Extract each line from the entries below that has the string "mometa" in it.

++++ TASK DATA ++++

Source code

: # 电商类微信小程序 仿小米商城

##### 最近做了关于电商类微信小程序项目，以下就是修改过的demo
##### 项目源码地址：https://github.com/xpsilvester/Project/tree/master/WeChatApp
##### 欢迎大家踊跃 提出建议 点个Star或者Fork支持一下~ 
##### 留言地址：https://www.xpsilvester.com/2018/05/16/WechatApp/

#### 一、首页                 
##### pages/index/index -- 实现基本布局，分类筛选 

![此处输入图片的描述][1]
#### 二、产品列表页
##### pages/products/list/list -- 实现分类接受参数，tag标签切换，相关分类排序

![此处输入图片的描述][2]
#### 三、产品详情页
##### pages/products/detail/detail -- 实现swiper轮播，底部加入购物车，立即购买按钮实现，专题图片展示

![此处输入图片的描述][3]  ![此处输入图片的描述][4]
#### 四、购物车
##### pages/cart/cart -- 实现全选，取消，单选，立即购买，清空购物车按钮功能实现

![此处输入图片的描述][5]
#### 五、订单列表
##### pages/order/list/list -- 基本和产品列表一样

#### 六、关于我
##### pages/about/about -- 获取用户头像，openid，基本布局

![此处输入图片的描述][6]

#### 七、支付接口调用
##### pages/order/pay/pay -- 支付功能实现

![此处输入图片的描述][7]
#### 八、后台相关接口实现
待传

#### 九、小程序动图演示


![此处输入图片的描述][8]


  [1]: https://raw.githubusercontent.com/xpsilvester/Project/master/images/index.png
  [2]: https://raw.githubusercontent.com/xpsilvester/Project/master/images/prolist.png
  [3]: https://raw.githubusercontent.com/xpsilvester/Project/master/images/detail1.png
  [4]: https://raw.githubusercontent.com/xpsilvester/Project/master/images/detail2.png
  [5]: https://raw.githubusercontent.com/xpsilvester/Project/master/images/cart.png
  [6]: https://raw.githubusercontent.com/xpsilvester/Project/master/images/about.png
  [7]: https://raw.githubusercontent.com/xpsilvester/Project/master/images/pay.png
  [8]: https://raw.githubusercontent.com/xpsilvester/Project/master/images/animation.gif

++++
++++ TASK DATA ++++

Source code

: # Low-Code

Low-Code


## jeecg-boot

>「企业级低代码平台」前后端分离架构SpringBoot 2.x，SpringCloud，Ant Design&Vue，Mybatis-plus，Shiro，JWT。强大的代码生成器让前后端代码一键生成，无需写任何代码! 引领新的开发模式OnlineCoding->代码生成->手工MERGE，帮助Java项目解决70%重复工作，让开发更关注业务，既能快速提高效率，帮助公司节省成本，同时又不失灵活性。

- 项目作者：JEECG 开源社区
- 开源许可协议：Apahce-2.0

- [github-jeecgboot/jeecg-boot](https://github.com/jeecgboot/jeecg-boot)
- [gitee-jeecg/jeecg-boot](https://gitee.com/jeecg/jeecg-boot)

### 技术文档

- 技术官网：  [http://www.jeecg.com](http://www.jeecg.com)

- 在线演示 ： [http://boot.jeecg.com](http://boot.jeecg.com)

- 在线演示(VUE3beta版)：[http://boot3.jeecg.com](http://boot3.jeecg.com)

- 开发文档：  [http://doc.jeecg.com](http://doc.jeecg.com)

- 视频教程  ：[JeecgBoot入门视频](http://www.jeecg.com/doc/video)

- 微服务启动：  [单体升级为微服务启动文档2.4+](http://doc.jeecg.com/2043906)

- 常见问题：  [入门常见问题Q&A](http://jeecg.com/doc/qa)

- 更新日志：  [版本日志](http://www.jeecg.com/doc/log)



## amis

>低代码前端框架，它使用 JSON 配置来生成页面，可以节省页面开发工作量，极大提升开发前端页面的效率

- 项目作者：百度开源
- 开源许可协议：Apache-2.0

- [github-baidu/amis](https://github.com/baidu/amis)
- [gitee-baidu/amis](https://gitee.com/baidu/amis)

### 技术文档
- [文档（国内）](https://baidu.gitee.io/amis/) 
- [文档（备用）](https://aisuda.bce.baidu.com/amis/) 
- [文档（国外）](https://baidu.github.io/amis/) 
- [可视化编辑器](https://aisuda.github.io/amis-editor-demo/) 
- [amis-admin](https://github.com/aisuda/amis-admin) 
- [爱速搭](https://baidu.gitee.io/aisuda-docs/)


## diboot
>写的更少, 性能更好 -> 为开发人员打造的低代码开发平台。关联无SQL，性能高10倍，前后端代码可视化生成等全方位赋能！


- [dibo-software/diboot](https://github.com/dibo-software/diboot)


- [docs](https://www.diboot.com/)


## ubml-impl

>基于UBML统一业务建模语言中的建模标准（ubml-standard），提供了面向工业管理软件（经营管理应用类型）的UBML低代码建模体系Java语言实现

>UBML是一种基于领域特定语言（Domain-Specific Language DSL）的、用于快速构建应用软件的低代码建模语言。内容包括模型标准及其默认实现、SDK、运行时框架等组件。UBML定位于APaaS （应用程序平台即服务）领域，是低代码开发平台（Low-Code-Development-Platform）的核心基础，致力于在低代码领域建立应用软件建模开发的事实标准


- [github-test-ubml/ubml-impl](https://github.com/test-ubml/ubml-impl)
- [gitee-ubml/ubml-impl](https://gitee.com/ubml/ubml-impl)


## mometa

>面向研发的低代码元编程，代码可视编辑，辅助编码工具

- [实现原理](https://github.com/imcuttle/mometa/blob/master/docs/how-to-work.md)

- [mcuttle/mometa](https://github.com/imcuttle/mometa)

++++

» **SOLUTION TO THIS PROBLEM**
## mometa
- [实现原理](https://github.com/imcuttle/mometa/blob/master/docs/how-to-work.md)
- [mcuttle/mometa](https://github.com/imcuttle/mometa)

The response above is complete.